[DISCLAIMER: I have not personally done odometry in the past, but I plan on working on it this year. ]
Odom and PID are two separate things. Teams who use odometry often use the values from it for the error portion of the PID*, but the PID controller does not care where it gets it’s inputs from. A constant value works just as well, it is just not as precise or adaptive.
*Odometry is just a type of position tracking, and as such you can’t just input the values from odom into the PID, you need a motion control algorithm (pure purse, RAMSETE, etc; look these up on the forum) to actually use the information the odometry program provides.
If PID or odometry is new to you, I would start with the thing you know, and experiment with the one you don’t. If both are new, try out PID first. If you know both, implement odom and try out motion control algorithms.
As for your bonus question, there is nothing stopping you, so go for it. I think a lot of teams will do this, or something similar.

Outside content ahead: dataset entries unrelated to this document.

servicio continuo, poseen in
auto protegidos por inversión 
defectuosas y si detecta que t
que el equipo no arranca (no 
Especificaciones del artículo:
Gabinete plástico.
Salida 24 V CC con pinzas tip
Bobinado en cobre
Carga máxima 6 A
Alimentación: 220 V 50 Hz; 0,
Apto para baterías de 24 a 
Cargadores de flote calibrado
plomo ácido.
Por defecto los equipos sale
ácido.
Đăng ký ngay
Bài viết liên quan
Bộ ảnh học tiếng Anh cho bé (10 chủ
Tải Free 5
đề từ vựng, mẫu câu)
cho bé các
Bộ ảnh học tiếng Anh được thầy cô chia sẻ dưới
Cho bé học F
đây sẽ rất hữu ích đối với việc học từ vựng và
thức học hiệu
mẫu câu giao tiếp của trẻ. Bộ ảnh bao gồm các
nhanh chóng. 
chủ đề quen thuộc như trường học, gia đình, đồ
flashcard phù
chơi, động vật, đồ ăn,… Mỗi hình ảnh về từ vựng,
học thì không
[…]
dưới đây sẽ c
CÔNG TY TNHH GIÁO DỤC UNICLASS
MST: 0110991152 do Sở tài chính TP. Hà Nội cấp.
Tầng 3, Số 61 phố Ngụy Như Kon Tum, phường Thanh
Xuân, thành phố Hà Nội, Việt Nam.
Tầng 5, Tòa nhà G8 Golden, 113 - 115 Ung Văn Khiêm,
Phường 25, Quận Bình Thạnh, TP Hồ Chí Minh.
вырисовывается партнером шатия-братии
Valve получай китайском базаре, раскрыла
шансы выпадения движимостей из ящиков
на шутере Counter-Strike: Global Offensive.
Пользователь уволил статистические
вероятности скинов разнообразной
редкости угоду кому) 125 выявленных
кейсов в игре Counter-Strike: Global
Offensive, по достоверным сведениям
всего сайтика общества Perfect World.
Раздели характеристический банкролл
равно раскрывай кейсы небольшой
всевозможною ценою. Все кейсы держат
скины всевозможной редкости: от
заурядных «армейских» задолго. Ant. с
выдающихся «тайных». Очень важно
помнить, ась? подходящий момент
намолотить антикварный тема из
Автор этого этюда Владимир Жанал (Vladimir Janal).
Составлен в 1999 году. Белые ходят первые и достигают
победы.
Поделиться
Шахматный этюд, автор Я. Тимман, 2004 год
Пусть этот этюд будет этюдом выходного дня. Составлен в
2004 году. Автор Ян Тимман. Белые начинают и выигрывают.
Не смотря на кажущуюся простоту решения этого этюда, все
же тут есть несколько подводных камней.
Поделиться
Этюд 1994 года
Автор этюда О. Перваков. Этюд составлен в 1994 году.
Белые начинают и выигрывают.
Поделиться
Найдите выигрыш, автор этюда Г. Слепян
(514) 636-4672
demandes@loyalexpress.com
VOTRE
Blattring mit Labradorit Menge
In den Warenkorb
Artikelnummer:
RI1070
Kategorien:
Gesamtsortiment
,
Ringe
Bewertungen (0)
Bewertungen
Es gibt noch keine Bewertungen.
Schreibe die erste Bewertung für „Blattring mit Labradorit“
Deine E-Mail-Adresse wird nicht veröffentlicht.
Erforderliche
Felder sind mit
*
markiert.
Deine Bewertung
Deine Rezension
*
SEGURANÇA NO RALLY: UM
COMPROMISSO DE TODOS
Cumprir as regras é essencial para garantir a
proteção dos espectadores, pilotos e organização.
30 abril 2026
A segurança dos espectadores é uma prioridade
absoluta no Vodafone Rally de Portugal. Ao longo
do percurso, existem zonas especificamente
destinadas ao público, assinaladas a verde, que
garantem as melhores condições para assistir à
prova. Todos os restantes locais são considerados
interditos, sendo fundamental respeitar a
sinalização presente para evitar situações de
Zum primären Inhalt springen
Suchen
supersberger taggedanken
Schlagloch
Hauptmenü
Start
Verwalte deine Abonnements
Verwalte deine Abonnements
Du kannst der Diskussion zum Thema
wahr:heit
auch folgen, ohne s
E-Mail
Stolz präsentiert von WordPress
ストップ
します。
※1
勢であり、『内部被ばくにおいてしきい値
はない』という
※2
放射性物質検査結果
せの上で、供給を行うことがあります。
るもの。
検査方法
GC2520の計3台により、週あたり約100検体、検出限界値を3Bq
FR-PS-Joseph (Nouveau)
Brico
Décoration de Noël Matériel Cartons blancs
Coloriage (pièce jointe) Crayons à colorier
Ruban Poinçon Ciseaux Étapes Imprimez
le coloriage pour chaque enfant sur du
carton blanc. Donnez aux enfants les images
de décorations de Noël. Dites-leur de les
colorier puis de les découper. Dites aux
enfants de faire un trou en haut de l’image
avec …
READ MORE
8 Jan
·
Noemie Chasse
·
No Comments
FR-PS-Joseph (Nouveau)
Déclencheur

I do not know what your experience has been with odometry, but with good quality tracking wheels and under-control driving, I would think your position would still be accurate enough.
The v5 distance sensor only has a max range of about 6.5 feet, and the ultrasonic rangefinder has a max range of about 9.5 feet (numbers per their product pages), although I doubt they would be precise enough at that range to be up for the task. In my experience with the vision sensor, I do not think it would be accurate enough for a targeting script, but I would love to be proven wrong.